President Donald Trump redesignated the Yemeni Islamic terrorist group, Ansar Allah, also known as the Houthis, as a Foreign Terrorist Organization (FTO).
He first designated the Houthis as an FTO during his first administration, which the Biden administration removed in 2021. One year ago, the State Department designated the Houthis as a Specially Designated Global Terrorist group.
In 2014, the Houthis overthrew the Yemeni government and a civil war has ensued ever since. They are supported by Iran’s Islamic Revolutionary Guard Corps Quds Force, which arms and trains Islamic terrorists worldwide.
Since 2023, the Houthis have fired at U.S. Navy warships dozens of times and on Israel more than 300 times. Since the Yemen civil war broke out, the Houthis have launched numerous attacks on civilian infrastructure against their Arab neighbors, including against civilian airports in Saudi Arabia and committing deadly attacks in the United Arab Emirates in January 2022.
They’ve also attacked commercial vessels transiting Bab al-Mandeb more than 100 times, killing civilian sailors and forcing some Red Sea maritime commercial traffic to reroute.
Known as “the Gate of Grief” or the “Gate of Tears,” the Bab-el-Mandeb is the strait between Yemen on the Arabian Peninsula and Djibouti and Eritrea in the Horn of Africa.
With more than 20,000 fighters, “the Houthis’ infamous, Iranian-inspired rallying cry points to their ambitions beyond Yemen: ‘God is great, death to America, death to Israel, a curse upon the Jews, victory to Islam,’” The Council on Foreign Relations says.
“The Houthis’ activities threaten the security of American civilians and personnel in the Middle East, the safety of our closest regional partners, and the stability of global maritime trade,” Trump’s executive order states. “The policy of the United States is to cooperate with its regional partners to eliminate Ansar Allah’s capabilities and operations, deprive it of resources, and thereby end its attacks on U.S. personnel and civilians, U.S. partners, and maritime shipping in the Red Sea.”

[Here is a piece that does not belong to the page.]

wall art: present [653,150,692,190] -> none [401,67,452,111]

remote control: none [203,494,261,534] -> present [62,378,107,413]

The order directs the secretary of State, director of National Intelligence and Treasury secretary to submit a report to the president, through the National Security Council, on the FTO designation, after which the SOS will make the designation official.

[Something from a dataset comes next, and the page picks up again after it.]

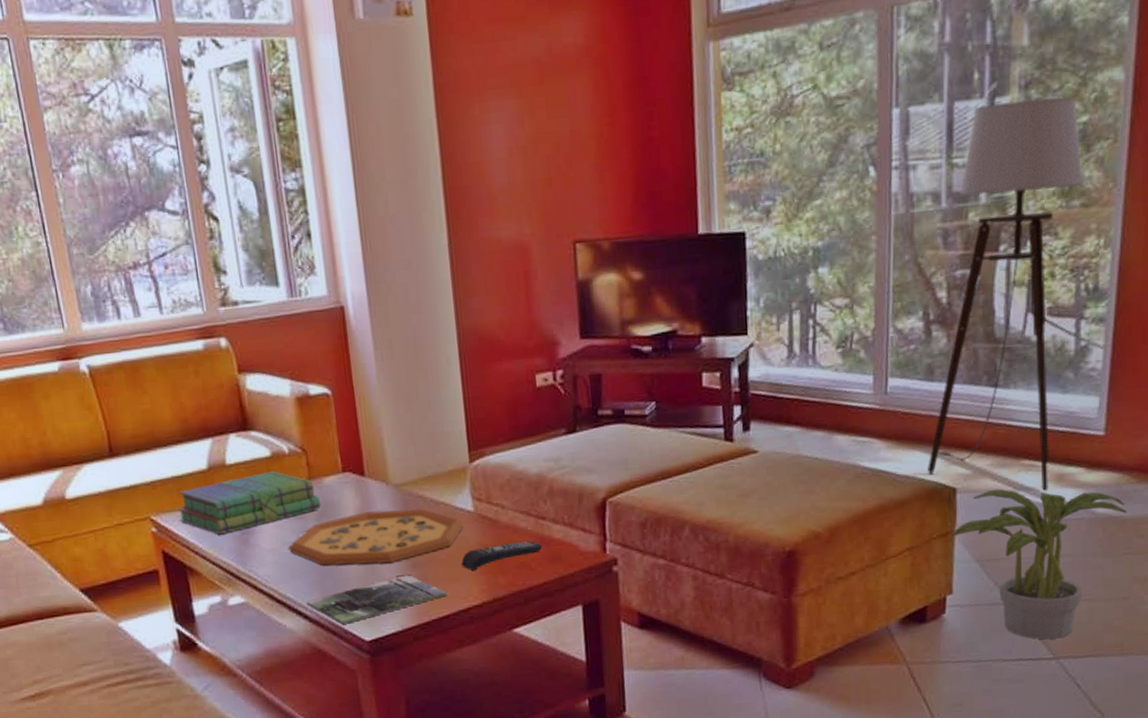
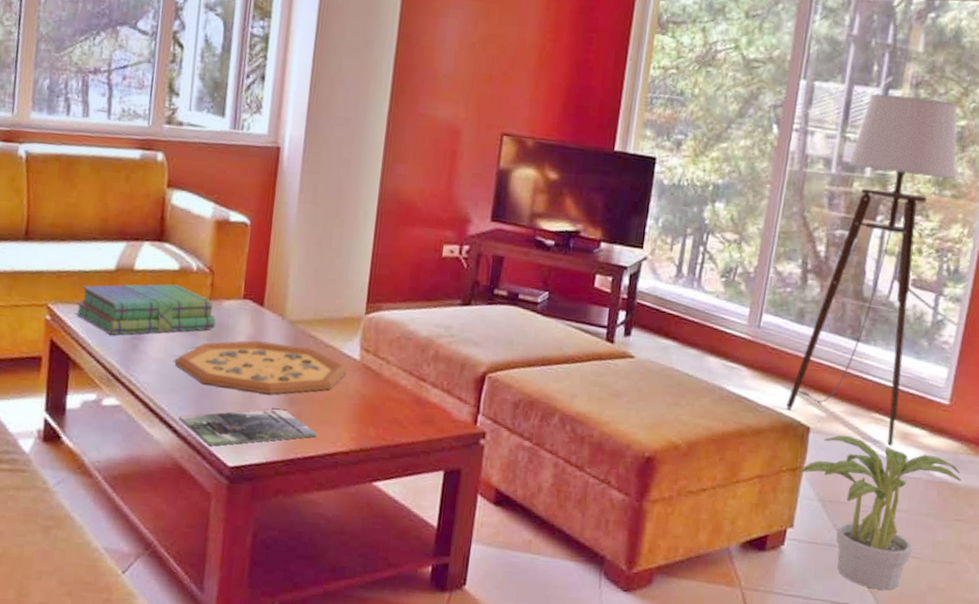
remote control: present [461,541,543,570] -> none [337,396,418,417]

After that happens, the SOS and U.S. Agency for International Development (USAID) will review its United Nations partners, nongovernmental organizations, and contractors working in Yemen to determine if any made payments to members of, or governmental entities controlled by Ansar Allah or criticized international efforts to counter the Houthis. Those identified will no longer be working with USAID or receive any federal money.
The announcement comes after U.S. Sen. Ted Cruz, R-TX, last week reintroduced a bill designating the Houthis as an FTO.

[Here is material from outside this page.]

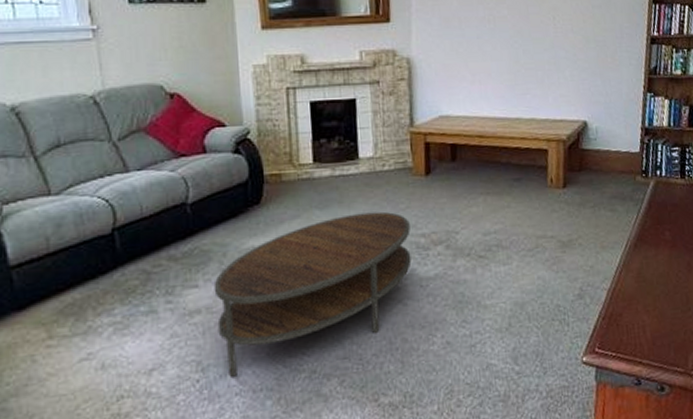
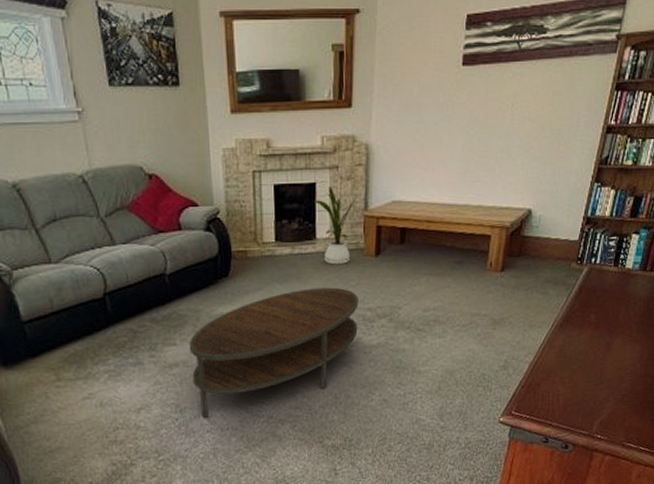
house plant: none [354,102,402,187] -> present [313,187,357,265]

After the Biden administration lifted the designation, Houthi fighters received more support, including launching anti-ship ballistic missiles, suicide drones, and precision-guided weapons systems capable of reaching Israeli territory, Cruz said. Redesignating them as a FTO “would trigger far more effective sanctions that target third parties supplying the Houthis,” he said. Sanctions will restore “maximum pressure on the Iranian regime.”
Cruz’s warning comes after the greatest number of people on the U.S. terrorist watchlist were reported attempting to illegally enter or illegally entered the U.S. under the Biden administration and Islamic terrorist threats increased, The Center Square reported.
Yemeni citizens were among the more than one million illegal border crossers deliberately not deported under the Biden administration who were granted “temporary protective status,” The Center Square reported.